---------- MATERIAL SHOWN
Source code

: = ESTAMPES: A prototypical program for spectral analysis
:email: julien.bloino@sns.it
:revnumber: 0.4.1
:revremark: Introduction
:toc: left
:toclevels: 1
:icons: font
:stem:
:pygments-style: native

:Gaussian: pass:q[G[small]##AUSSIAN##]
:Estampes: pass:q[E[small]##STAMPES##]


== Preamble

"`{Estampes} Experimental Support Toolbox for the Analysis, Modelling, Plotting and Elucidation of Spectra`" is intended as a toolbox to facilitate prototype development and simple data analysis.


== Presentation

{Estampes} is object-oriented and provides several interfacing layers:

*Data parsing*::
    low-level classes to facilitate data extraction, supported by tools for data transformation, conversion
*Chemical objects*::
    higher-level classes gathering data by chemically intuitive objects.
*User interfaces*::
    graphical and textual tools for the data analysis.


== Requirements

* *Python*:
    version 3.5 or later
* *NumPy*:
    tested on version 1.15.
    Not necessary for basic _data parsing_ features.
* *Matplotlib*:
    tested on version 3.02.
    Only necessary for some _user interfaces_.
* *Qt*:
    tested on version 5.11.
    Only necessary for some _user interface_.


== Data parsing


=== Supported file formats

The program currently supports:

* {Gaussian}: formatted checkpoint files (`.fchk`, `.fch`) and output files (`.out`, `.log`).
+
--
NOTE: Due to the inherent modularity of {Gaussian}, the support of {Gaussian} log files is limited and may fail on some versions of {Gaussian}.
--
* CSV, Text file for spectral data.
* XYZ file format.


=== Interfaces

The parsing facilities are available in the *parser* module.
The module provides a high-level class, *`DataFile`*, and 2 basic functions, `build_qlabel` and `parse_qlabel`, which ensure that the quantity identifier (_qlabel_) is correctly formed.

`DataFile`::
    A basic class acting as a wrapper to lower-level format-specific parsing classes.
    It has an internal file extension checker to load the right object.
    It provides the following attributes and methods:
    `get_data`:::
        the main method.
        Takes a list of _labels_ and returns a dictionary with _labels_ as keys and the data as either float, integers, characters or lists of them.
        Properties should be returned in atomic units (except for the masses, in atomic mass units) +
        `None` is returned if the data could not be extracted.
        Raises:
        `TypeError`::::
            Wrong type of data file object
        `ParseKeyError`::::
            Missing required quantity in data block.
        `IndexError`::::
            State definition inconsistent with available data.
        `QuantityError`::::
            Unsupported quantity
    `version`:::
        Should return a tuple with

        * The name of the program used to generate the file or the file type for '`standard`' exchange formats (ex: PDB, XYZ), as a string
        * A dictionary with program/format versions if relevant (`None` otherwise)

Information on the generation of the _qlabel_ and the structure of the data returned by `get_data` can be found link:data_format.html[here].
--------------------
---------- MATERIAL SHOWN
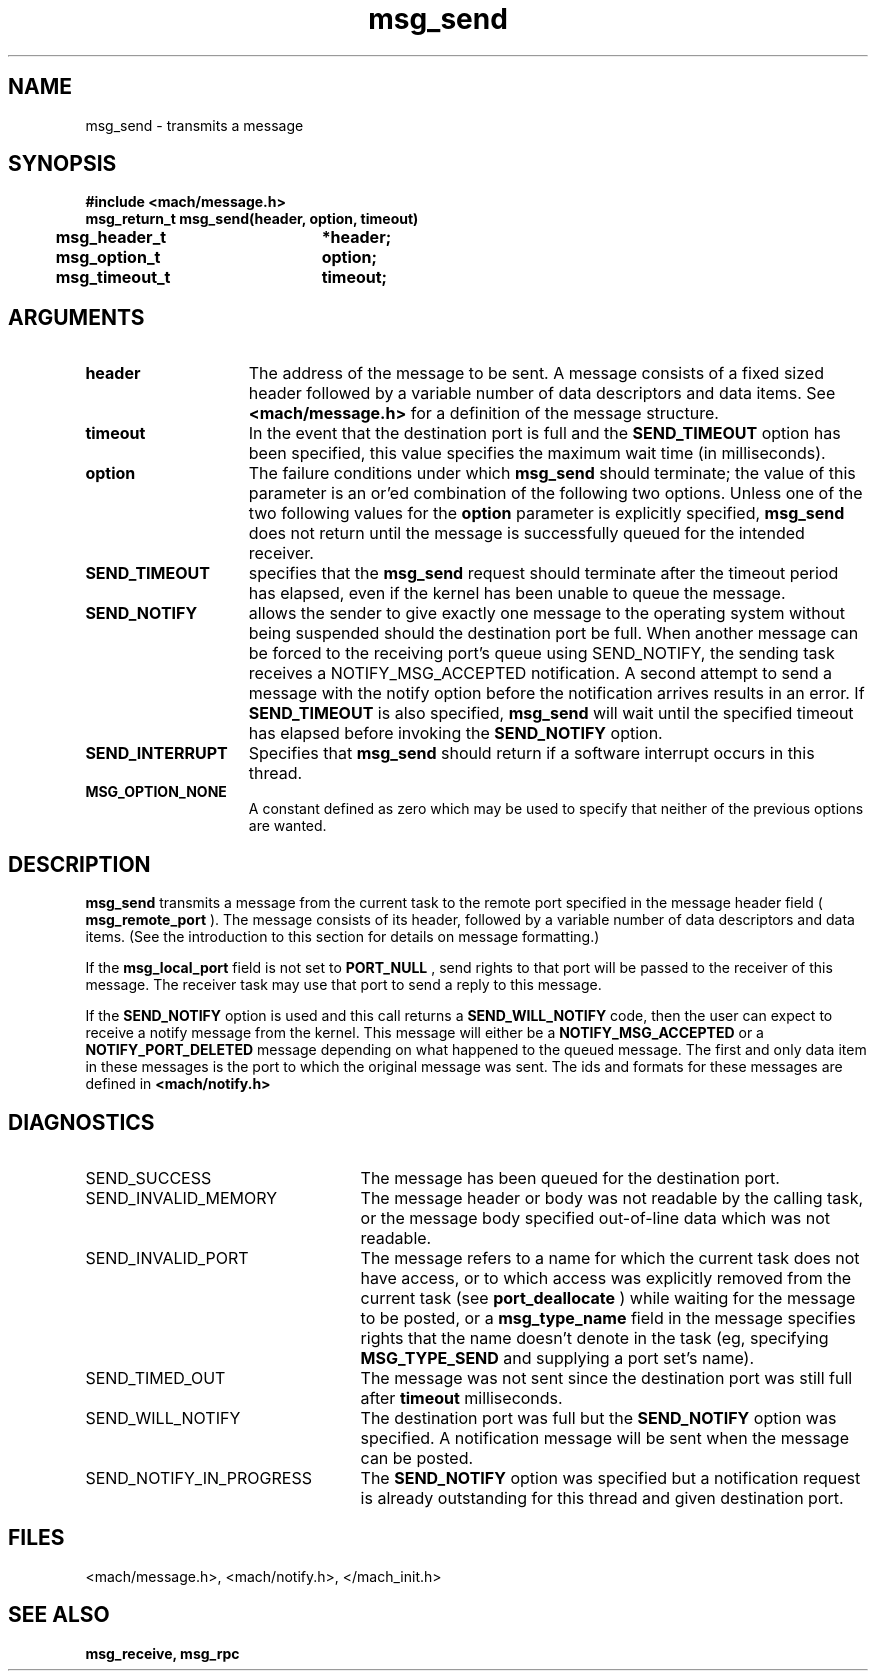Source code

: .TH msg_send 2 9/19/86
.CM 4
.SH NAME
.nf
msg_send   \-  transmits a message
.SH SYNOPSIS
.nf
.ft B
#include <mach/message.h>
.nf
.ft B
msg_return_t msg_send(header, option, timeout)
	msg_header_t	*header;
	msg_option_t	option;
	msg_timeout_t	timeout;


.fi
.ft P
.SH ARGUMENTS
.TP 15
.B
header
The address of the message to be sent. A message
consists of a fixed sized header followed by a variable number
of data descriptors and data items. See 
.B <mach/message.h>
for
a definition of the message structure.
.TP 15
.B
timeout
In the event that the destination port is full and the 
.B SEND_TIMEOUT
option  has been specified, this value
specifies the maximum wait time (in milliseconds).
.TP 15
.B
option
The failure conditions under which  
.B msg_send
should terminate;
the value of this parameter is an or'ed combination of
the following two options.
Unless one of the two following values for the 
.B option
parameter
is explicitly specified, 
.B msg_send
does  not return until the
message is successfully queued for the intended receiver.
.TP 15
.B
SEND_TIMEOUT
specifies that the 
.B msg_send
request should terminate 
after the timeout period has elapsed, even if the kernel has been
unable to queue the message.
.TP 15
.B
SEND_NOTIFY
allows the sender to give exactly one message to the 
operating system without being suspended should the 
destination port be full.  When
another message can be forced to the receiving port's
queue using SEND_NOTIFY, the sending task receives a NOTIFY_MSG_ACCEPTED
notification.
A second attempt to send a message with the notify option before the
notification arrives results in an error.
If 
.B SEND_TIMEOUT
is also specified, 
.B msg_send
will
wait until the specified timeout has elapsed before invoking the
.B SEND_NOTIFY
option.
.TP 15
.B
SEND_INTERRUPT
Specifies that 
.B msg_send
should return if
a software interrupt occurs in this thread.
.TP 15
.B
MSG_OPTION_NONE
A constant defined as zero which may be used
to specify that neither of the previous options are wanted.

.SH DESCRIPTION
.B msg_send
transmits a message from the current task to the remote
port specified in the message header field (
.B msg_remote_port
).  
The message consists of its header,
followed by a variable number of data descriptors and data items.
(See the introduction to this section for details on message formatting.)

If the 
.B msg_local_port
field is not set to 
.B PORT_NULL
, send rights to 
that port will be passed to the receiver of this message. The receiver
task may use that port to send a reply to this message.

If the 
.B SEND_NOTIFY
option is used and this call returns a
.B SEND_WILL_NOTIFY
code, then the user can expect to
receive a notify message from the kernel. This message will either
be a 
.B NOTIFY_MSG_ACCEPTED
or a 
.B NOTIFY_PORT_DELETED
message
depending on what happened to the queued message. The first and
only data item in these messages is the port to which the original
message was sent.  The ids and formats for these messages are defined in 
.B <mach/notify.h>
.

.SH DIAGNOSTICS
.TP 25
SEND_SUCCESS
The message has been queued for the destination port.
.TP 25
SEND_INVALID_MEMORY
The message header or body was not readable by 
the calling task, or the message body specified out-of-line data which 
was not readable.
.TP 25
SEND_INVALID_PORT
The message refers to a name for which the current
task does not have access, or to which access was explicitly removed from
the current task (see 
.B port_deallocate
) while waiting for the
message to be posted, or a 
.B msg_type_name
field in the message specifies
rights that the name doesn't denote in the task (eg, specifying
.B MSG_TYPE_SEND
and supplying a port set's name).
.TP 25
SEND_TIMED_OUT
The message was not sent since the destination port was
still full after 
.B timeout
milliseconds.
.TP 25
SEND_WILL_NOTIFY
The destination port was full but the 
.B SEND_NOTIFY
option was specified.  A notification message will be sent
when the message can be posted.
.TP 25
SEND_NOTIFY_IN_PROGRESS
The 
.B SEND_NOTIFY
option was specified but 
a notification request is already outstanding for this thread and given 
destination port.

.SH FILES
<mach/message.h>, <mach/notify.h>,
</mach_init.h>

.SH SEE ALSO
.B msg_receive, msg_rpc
--------------------
- **WHAT YOU WILL DO**: Reproduce each line in the listing above that mentions the string "task".

- **PROBLEM SOLUTION**:
queue using SEND_NOTIFY, the sending task receives a NOTIFY_MSG_ACCEPTED
transmits a message from the current task to the remote
task may use that port to send a reply to this message.
the calling task, or the message body specified out-of-line data which 
task does not have access, or to which access was explicitly removed from
the current task (see 
rights that the name doesn't denote in the task (eg, specifying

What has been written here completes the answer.